#### Data to examine

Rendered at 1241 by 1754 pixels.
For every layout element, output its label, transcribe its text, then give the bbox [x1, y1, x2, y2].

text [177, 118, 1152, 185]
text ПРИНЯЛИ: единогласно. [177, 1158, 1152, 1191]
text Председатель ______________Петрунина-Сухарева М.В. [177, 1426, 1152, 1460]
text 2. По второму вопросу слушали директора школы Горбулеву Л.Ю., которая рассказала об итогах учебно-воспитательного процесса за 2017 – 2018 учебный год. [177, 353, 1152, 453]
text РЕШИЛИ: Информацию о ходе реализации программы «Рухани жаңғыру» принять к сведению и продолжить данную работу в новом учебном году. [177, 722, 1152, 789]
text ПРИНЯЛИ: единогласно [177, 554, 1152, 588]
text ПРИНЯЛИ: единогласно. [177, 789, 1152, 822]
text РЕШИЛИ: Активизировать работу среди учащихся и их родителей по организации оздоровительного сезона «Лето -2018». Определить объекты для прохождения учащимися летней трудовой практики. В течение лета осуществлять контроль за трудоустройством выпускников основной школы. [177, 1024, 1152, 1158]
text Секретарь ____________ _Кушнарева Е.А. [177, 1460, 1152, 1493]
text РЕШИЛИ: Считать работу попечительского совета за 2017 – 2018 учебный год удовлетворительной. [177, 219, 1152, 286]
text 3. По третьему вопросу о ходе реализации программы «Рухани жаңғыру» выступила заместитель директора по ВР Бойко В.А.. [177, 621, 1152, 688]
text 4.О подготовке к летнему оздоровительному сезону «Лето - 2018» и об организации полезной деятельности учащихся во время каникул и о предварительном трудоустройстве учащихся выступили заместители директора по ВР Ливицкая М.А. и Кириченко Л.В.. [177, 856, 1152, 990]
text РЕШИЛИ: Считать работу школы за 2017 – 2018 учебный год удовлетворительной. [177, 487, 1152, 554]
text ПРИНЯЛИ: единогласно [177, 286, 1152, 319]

########

Job item:
Give back each entry so that it matches the original word for word.

Output:
Rendered at 1241 by 1754 pixels.
For every layout element, output its label, transcribe its text, then give the bbox [x1, y1, x2, y2].

text [177, 118, 1152, 185]
text ПРИНЯЛИ: единогласно. [177, 1158, 1152, 1191]
text Председатель ______________Петрунина-Сухарева М.В. [177, 1426, 1152, 1460]
text 2. По второму вопросу слушали директора школы Горбулеву Л.Ю., которая рассказала об итогах учебно-воспитательного процесса за 2017 – 2018 учебный год. [177, 353, 1152, 453]
text РЕШИЛИ: Информацию о ходе реализации программы «Рухани жаңғыру» принять к сведению и продолжить данную работу в новом учебном году. [177, 722, 1152, 789]
text ПРИНЯЛИ: единогласно [177, 554, 1152, 588]
text ПРИНЯЛИ: единогласно. [177, 789, 1152, 822]
text РЕШИЛИ: Активизировать работу среди учащихся и их родителей по организации оздоровительного сезона «Лето -2018». Определить объекты для прохождения учащимися летней трудовой практики. В течение лета осуществлять контроль за трудоустройством выпускников основной школы. [177, 1024, 1152, 1158]
text Секретарь ____________ _Кушнарева Е.А. [177, 1460, 1152, 1493]
text РЕШИЛИ: Считать работу попечительского совета за 2017 – 2018 учебный год удовлетворительной. [177, 219, 1152, 286]
text 3. По третьему вопросу о ходе реализации программы «Рухани жаңғыру» выступила заместитель директора по ВР Бойко В.А.. [177, 621, 1152, 688]
text 4.О подготовке к летнему оздоровительному сезону «Лето - 2018» и об организации полезной деятельности учащихся во время каникул и о предварительном трудоустройстве учащихся выступили заместители директора по ВР Ливицкая М.А. и Кириченко Л.В.. [177, 856, 1152, 990]
text РЕШИЛИ: Считать работу школы за 2017 – 2018 учебный год удовлетворительной. [177, 487, 1152, 554]
text ПРИНЯЛИ: единогласно [177, 286, 1152, 319]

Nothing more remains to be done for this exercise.